(Data for review Opens)

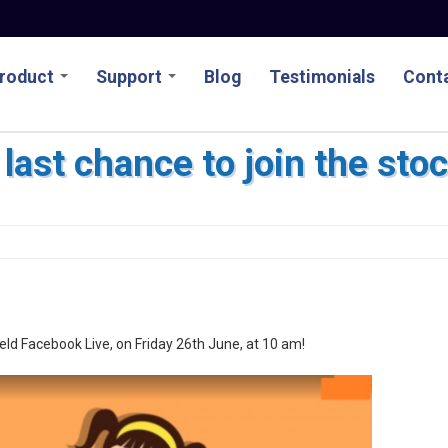
roduct
Support
Blog
Testimonials
Conta
 last chance to join the st
held Facebook Live, on Friday 26th June, at 10 am!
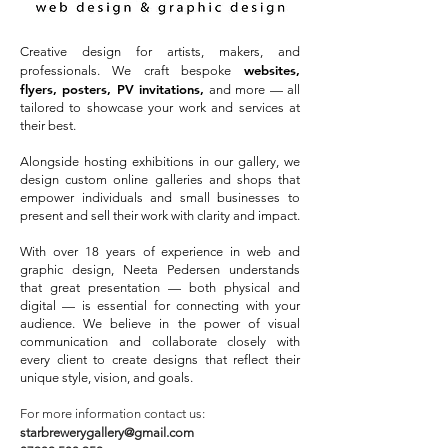
Creative design for artists, makers, and
websites,
professionals. We craft bespoke
flyers, posters, PV invitations,
and more — all
tailored to showcase your work and services at
their best.
Alongside hosting exhibitions in our gallery, we
design custom online galleries and shops that
empower individuals and small businesses to
present and sell their work with clarity and impact.
With over 18 years of experience in web and
graphic design, Neeta Pedersen understands
that great presentation — both physical and
digital — is essential for connecting with your
audience. We believe in the power of visual
communication and collaborate closely with
every client to create designs that reflect their
unique style, vision, and goals.
For more information contact us:
starbrewerygallery@gmail.com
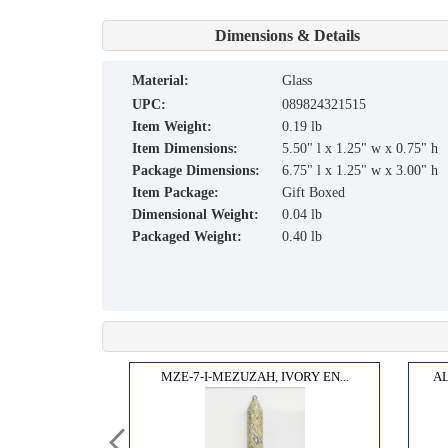
Dimensions & Details
material:
Glass
UPC:
089824321515
Item Weight:
0.19 lb
Item Dimensions:
5.50" l x 1.25" w x 0.75" h
Package Dimensions:
6.75" l x 1.25" w x 3.00" h
Item Package:
Gift Boxed
Dimensional Weight:
0.04 lb
Packaged Weight:
0.40 lb
COBOW...
MZE-7-I-MEZUZAH, IVORY EN...
AL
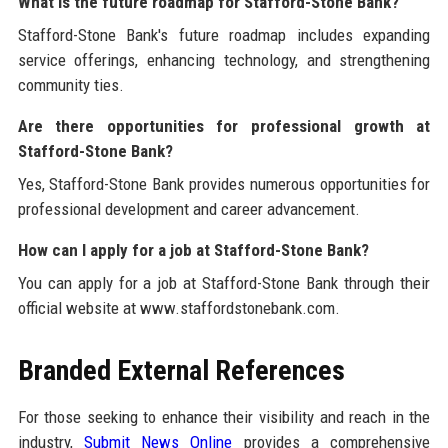
What is the future roadmap for Stafford-Stone Bank?
Stafford-Stone Bank's future roadmap includes expanding
service offerings, enhancing technology, and strengthening
community ties.
Are there opportunities for professional growth at
Stafford-Stone Bank?
Yes, Stafford-Stone Bank provides numerous opportunities for
professional development and career advancement.
How can I apply for a job at Stafford-Stone Bank?
You can apply for a job at Stafford-Stone Bank through their
official website at www.staffordstonebank.com.
Branded External References
For those seeking to enhance their visibility and reach in the
industry,
Submit News Online
provides a comprehensive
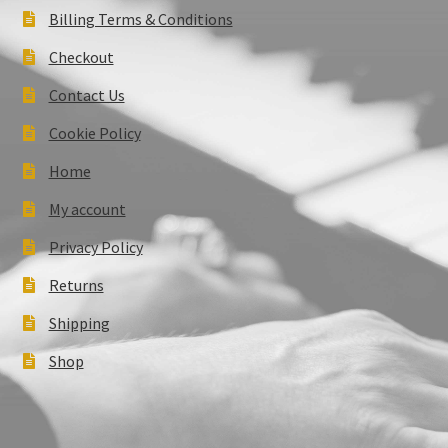
Billing Terms & Conditions
Checkout
Contact Us
Cookie Policy
Home
My account
Privacy Policy
Returns
Shipping
Shop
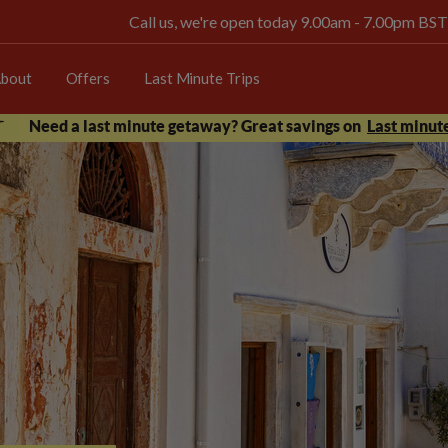
Call us, we're open today 9.00am - 7.00pm BST
bout
Offers
Last Minute Trips
Need a last minute getaway? Great savings on
Last minute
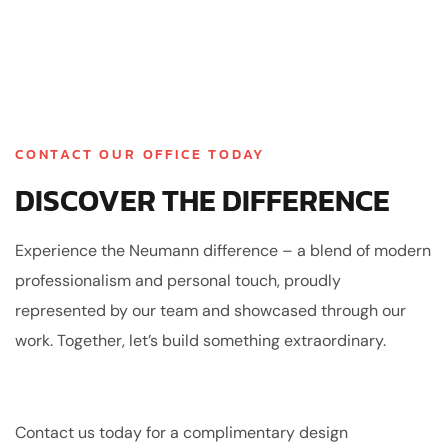
CONTACT OUR OFFICE TODAY
DISCOVER THE DIFFERENCE
Experience the Neumann difference – a blend of modern
professionalism and personal touch, proudly
represented by our team and showcased through our
work. Together, let’s build something extraordinary.
Contact us today for a complimentary design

(Data for review Closes)

* [The task]: The expected answer is an unaltered copy of the listing, images removed.

* [Answer below]:
roduct
Support
Blog
Testimonials
Conta
 last chance to join the st
held Facebook Live, on Friday 26th June, at 10 am!
Creative design for artists, makers, and
websites,
professionals. We craft bespoke
flyers, posters, PV invitations,
and more — all
tailored to showcase your work and services at
their best.
Alongside hosting exhibitions in our gallery, we
design custom online galleries and shops that
empower individuals and small businesses to
present and sell their work with clarity and impact.
With over 18 years of experience in web and
graphic design, Neeta Pedersen understands
that great presentation — both physical and
digital — is essential for connecting with your
audience. We believe in the power of visual
communication and collaborate closely with
every client to create designs that reflect their
unique style, vision, and goals.
For more information contact us:
starbrewerygallery@gmail.com
Dimensions & Details
material:
Glass
UPC:
089824321515
Item Weight:
0.19 lb
Item Dimensions:
5.50" l x 1.25" w x 0.75" h
Package Dimensions:
6.75" l x 1.25" w x 3.00" h
Item Package:
Gift Boxed
Dimensional Weight:
0.04 lb
Packaged Weight:
0.40 lb
COBOW...
MZE-7-I-MEZUZAH, IVORY EN...
AL
What is the future roadmap for Stafford-Stone Bank?
Stafford-Stone Bank's future roadmap includes expanding
service offerings, enhancing technology, and strengthening
community ties.
Are there opportunities for professional growth at
Stafford-Stone Bank?
Yes, Stafford-Stone Bank provides numerous opportunities for
professional development and career advancement.
How can I apply for a job at Stafford-Stone Bank?
You can apply for a job at Stafford-Stone Bank through their
official website at www.staffordstonebank.com.
Branded External References
For those seeking to enhance their visibility and reach in the
industry,
Submit News Online
provides a comprehensive
Billing Terms & Conditions
Checkout
Contact Us
Cookie Policy
Home
My account
Privacy Policy
Returns
Shipping
Shop
Call us, we're open today 9.00am - 7.00pm BST
bout
Offers
Last Minute Trips
Need a last minute getaway? Great savings on
Last minute
CONTACT OUR OFFICE TODAY
DISCOVER THE DIFFERENCE
Experience the Neumann difference – a blend of modern
professionalism and personal touch, proudly
represented by our team and showcased through our
work. Together, let’s build something extraordinary.
Contact us today for a complimentary design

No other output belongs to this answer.